Benchmarks¶
GO3 is a Rust-native backend with Python bindings. Benchmarking should therefore distinguish between:
end-to-end preprocessing cost (ontology + annotations + IC)
high-throughput semantic similarity workloads
The benchmark suite in this repository is implemented in:
scripts/benchmark_go3vsgoatools.py
Scope and goals¶
The benchmark is designed to answer practical questions for bioinformatics pipelines:
How expensive is initialization (
load_go_terms,load_gaf,build_term_counter)?How does throughput scale for batch term similarity?
How does throughput scale for batch gene similarity (BMA)?
What happens in matrix-like workloads (all-vs-all gene similarity)?
Compared libraries¶
go3: this package (Rust core, Python API)goatools: Python-only baseline in the same runtime ecosystemGOSemSim(optional): informative reference only
GOSemSim is optional because it runs in R and can differ in ontology/annotation handling details, which limits strict apples-to-apples comparisons.
Methodology summary¶
Loading benchmark¶
Measured in isolated subprocesses per library to avoid cache carry-over:
load ontology
load annotations
build term statistics / IC structures
Reported metrics:
total wall-clock time
peak resident memory (RSS)
Pair benchmarks (terms and genes)¶
For each input size n:
same sampled pair set is used by all libraries
warmup runs are excluded from timing
median over repeated timed runs is reported
throughput (
pairs/second) is computedspeedup (
goatools_time / go3_time) is computed
The benchmark supports independent size grids for term and gene workloads:
--term-pair-sizes--gene-pair-sizes
--pair-sizes remains available as a legacy shortcut to set both to the same values.

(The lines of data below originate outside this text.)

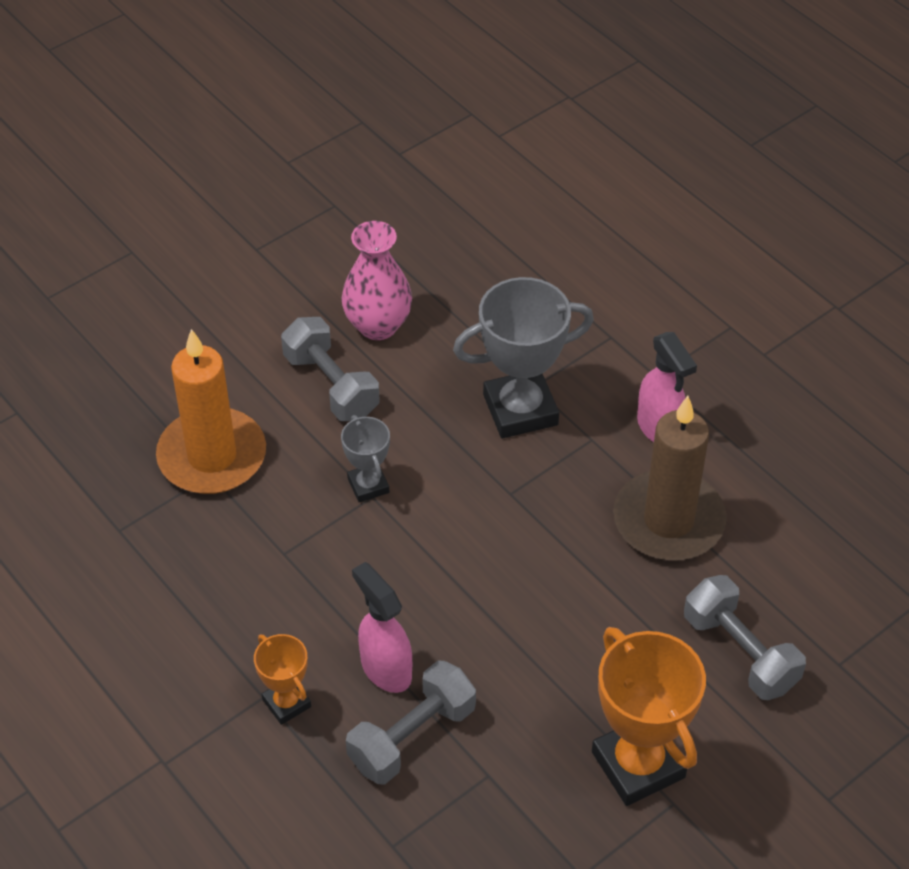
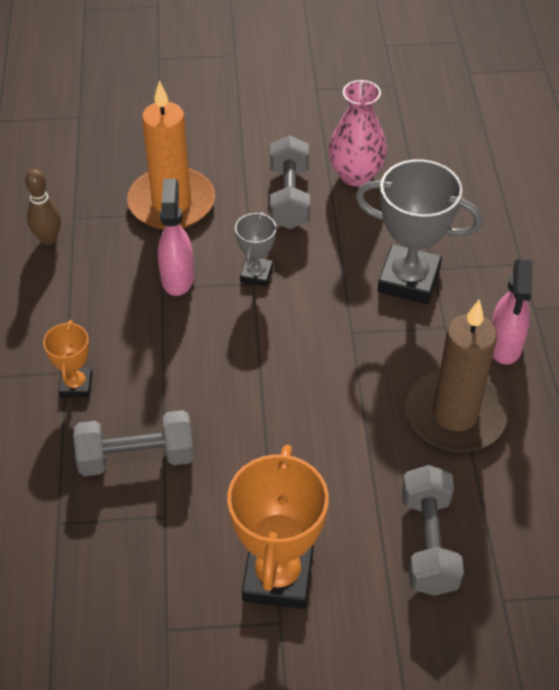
camera: 35 degrees right, 0 degrees up
(113, 568) = (48, 239): none -> brown bowling pin
(385, 668) = (160, 401): pink spray bottle -> pink spray bottle (177, 278)

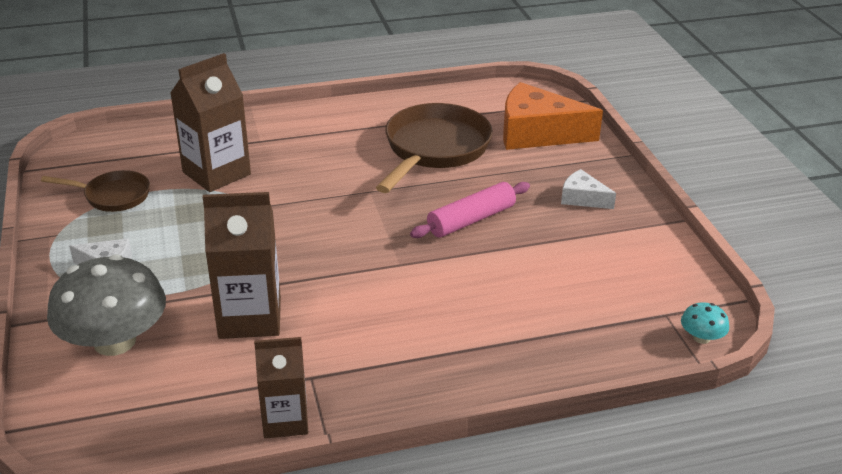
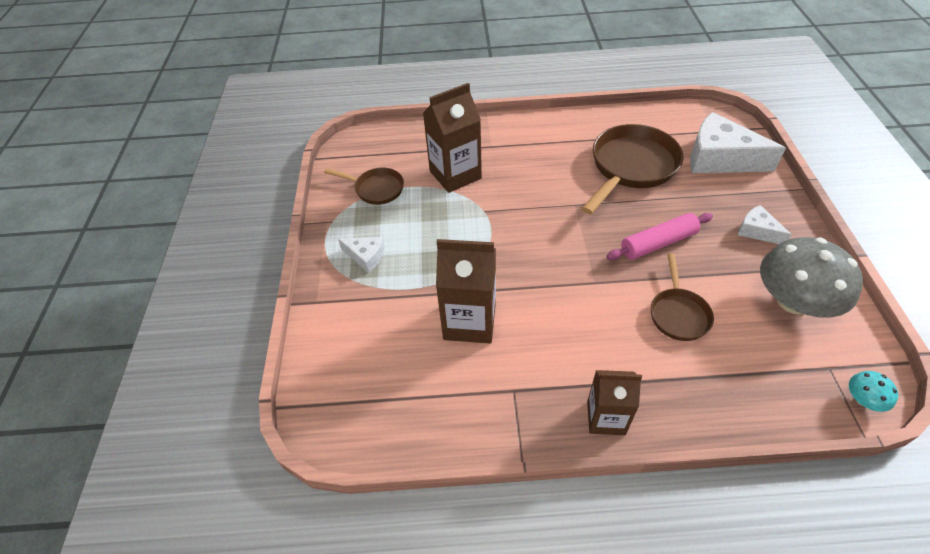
camera: 15 degrees right, 15 degrees up
(114, 341) = (364, 331): grey mushroom -> grey mushroom (793, 301)
(285, 420) = (489, 432): brown carton -> brown carton (606, 418)
(498, 284) = (678, 314): none -> brown pan
(537, 133) = (720, 158): orange cheese -> white cheese

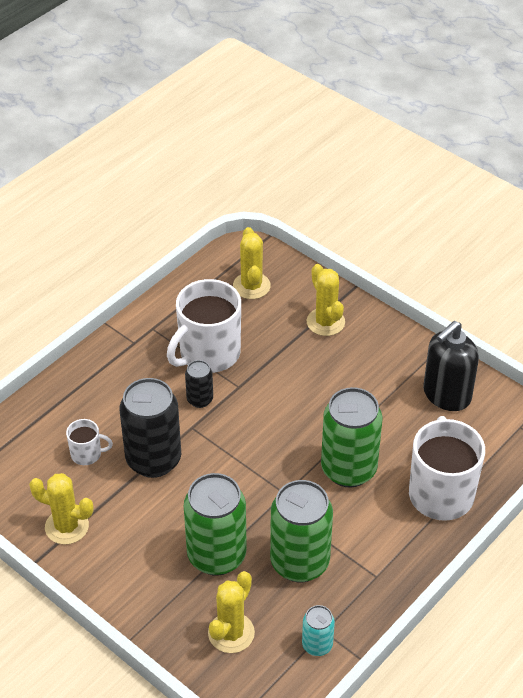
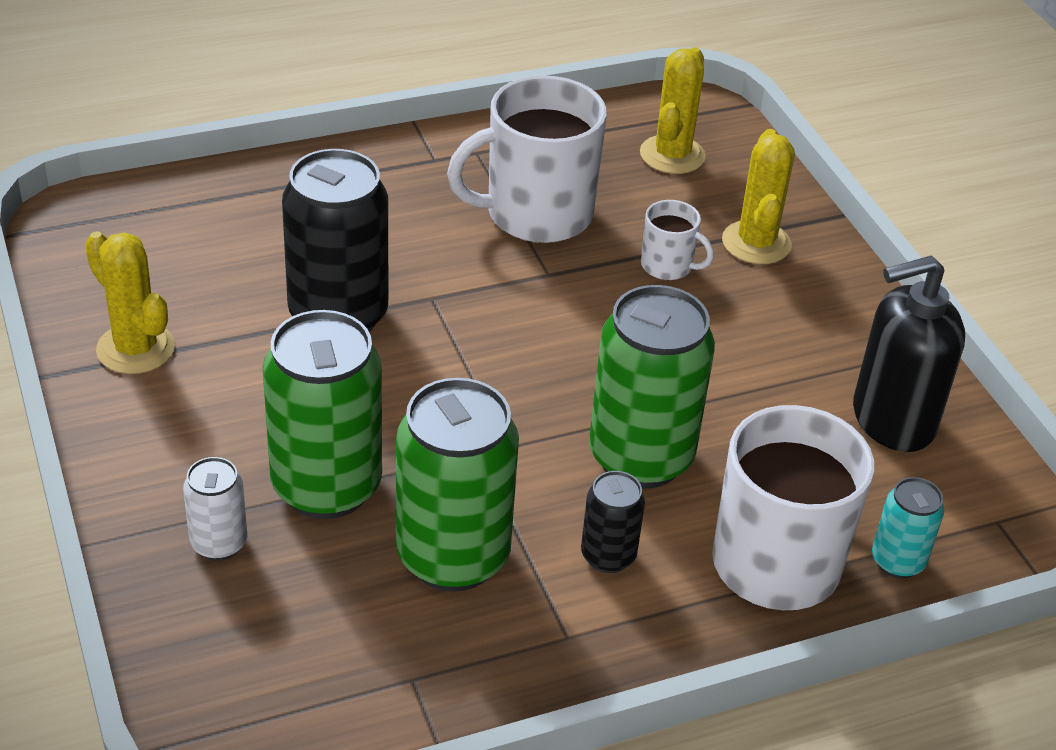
camera: 25 degrees right, 5 degrees down
(87, 454) = (247, 269): white mug -> white mug (668, 266)
(189, 609) = (219, 543): none -> white can
(200, 399) = (474, 267): black can -> black can (608, 556)
(231, 633) = (257, 609): yellow cactus -> none
(317, 645) = (383, 695): turquoise can -> turquoise can (897, 561)

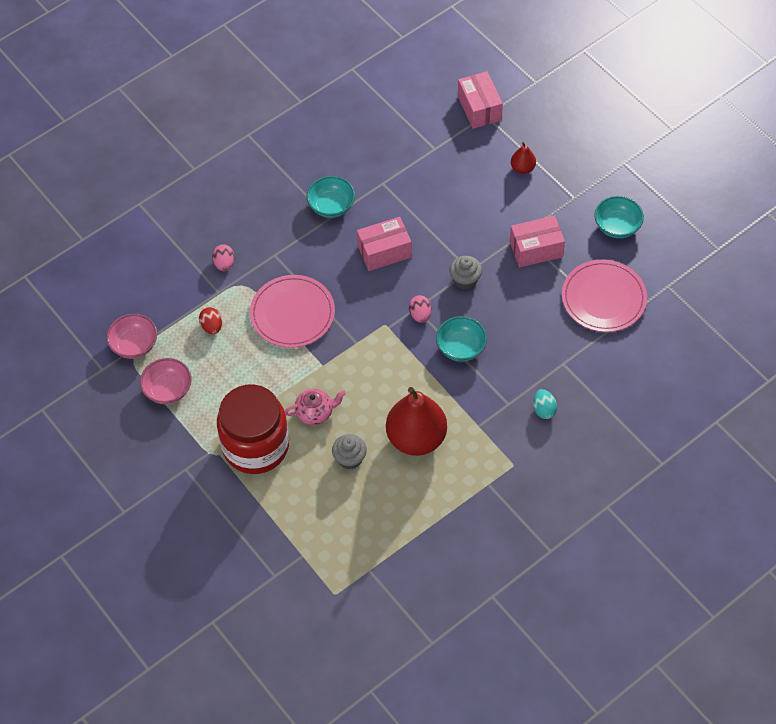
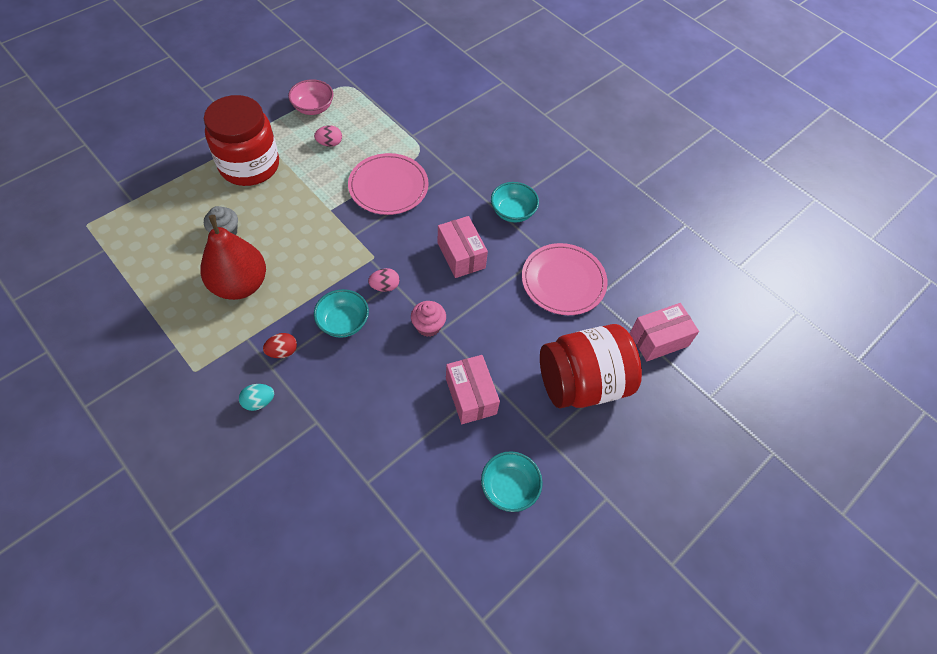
camera: 80 degrees right, 0 degrees up
(134, 345) = (359, 86): pink bowl -> none
(212, 326) = (375, 132): red egg -> red egg (282, 351)
(224, 264) = (442, 138): pink egg -> pink egg (330, 143)
(315, 413) = (279, 206): pink teapot -> none
(465, 280) = (428, 326): grey cupcake -> pink cupcake
(522, 168) = (582, 383): red pear -> red jar
(603, 298) = (404, 469): pink plate -> pink plate (563, 281)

All-vs-all gene benchmark¶
For each cohort size g:
build all unique gene pairs:
g*(g-1)/2compare
go3.compare_gene_pairs_batchvs a goatools-based BMA implementationreport median time, throughput, and speedup
This benchmark emphasizes realistic quadratic workloads often seen in clustering, network construction, or cohort-level exploratory analyses.
Reproducible commands¶
Run from an environment where go3 and goatools are installed (for example ./venv/bin/python in this repo).

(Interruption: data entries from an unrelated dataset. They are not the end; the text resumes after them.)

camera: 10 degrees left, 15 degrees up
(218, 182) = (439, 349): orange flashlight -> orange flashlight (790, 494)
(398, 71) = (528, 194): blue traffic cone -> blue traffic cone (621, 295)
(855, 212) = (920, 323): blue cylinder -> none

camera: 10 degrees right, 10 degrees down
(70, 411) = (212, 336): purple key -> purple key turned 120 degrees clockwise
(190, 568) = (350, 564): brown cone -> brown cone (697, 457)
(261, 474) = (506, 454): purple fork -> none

Full benchmark (recommended)¶
./venv/bin/python scripts/benchmark_go3vsgoatools.py \
--namespace BP \
--term-method lin \
--gene-method lin \
--term-pair-sizes 1000,5000,20000 \
--gene-pair-sizes 25,50,100 \
--matrix-gene-sizes 8,12 \
--warmup 1 \
--repeats 2 \
--threads 8 \
--outdir imgs
Paper-ready profile (recommended for manuscript figures)¶
./venv/bin/python scripts/benchmark_go3vsgoatools.py \
--paper-ready \
--namespace BP \
--term-method lin \
--gene-method lin \
--outdir imgs
--paper-ready enables:
publication-oriented size profile
more robust timing repeats/warmup
high-resolution figures (
.png) and vector copies (.svg)extra environment metadata in
benchmark_results.json
Include GOSemSim (optional)¶
./venv/bin/python scripts/benchmark_go3vsgoatools.py \
--include-gosemsim \
--gosemsim-measure wang \
--r-libs-user ./.r_libs \
--outdir imgs
Output artifacts¶
The script writes:
imgs/benchmark_loading_time_memory.pngimgs/benchmark_batch_similarity.pngimgs/benchmark_gene_batch_similarity.pngimgs/benchmark_all_vs_all_gene_similarity.pngimgs/benchmark_results.json
The JSON contains raw runs, medians, throughput, and speedup summaries for downstream analysis or figure regeneration.

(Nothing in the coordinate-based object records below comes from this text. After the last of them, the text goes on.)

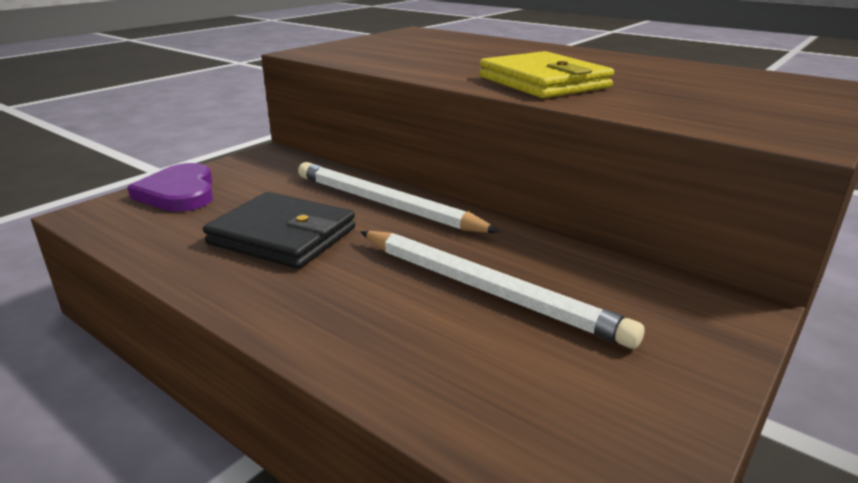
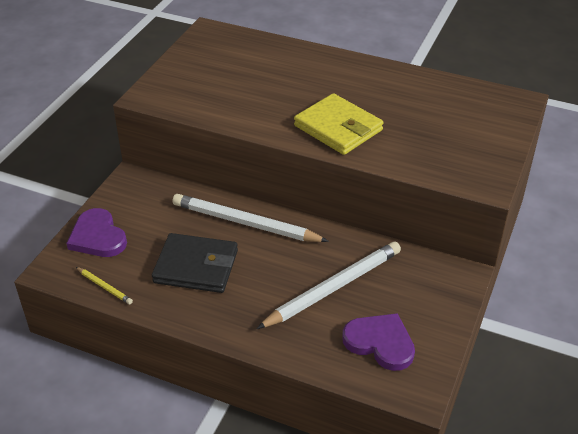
camera: 15 degrees left, 15 degrees up
(136, 238) = (104, 287): none -> yellow pencil
(487, 290) = (333, 287): white pencil -> white pencil turned 60 degrees counterclockwise
(551, 386) = (380, 343): none -> purple heart

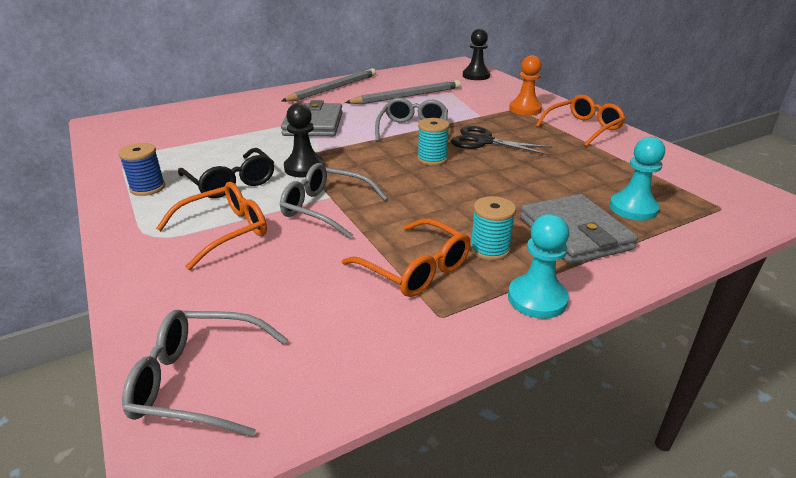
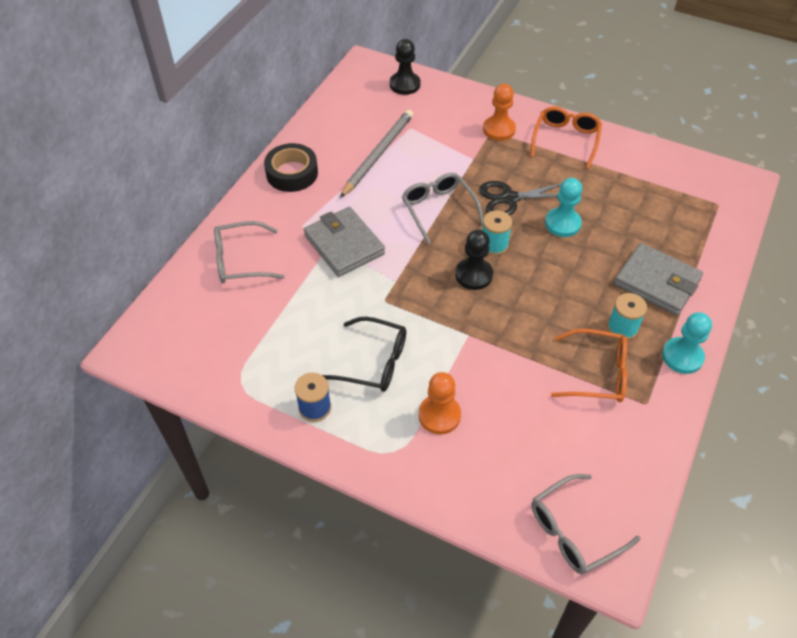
camera: 35 degrees left, 20 degrees up
(225, 231) = (439, 415): orange glasses -> orange pawn
(304, 168) = (409, 311): black pawn -> black pawn (473, 275)
(325, 208) = (480, 349): grey glasses -> grey glasses (240, 260)
(333, 88) = (292, 173): grey pencil -> black tape
(633, 208) = (670, 234): turquoise pawn -> turquoise pawn (562, 223)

When using --paper-ready, each benchmark figure is also exported as .svg.
Current repository figures¶
The repository usually includes the latest generated figures:




Reading the plots¶
Single panel: absolute runtime curves (log-scale where appropriate)
A speedup summary text box is included inside the plot
Speedup > 1.0 means
go3is faster
For very small n, Python overhead can dominate and reduce visible speedup. The practical signal is in medium/large batches and all-vs-all scenarios.
Fairness notes¶
Benchmarks use the same ontology and GAF inputs for all compared methods.
Gene-level goatools comparisons rely on an explicit BMA implementation, because goatools does not provide equivalent high-level gene batch APIs.
Candidate selection favors biologically informative terms/genes (non-trivial IC/depth and sufficiently annotated genes), which better reflects real downstream analyses.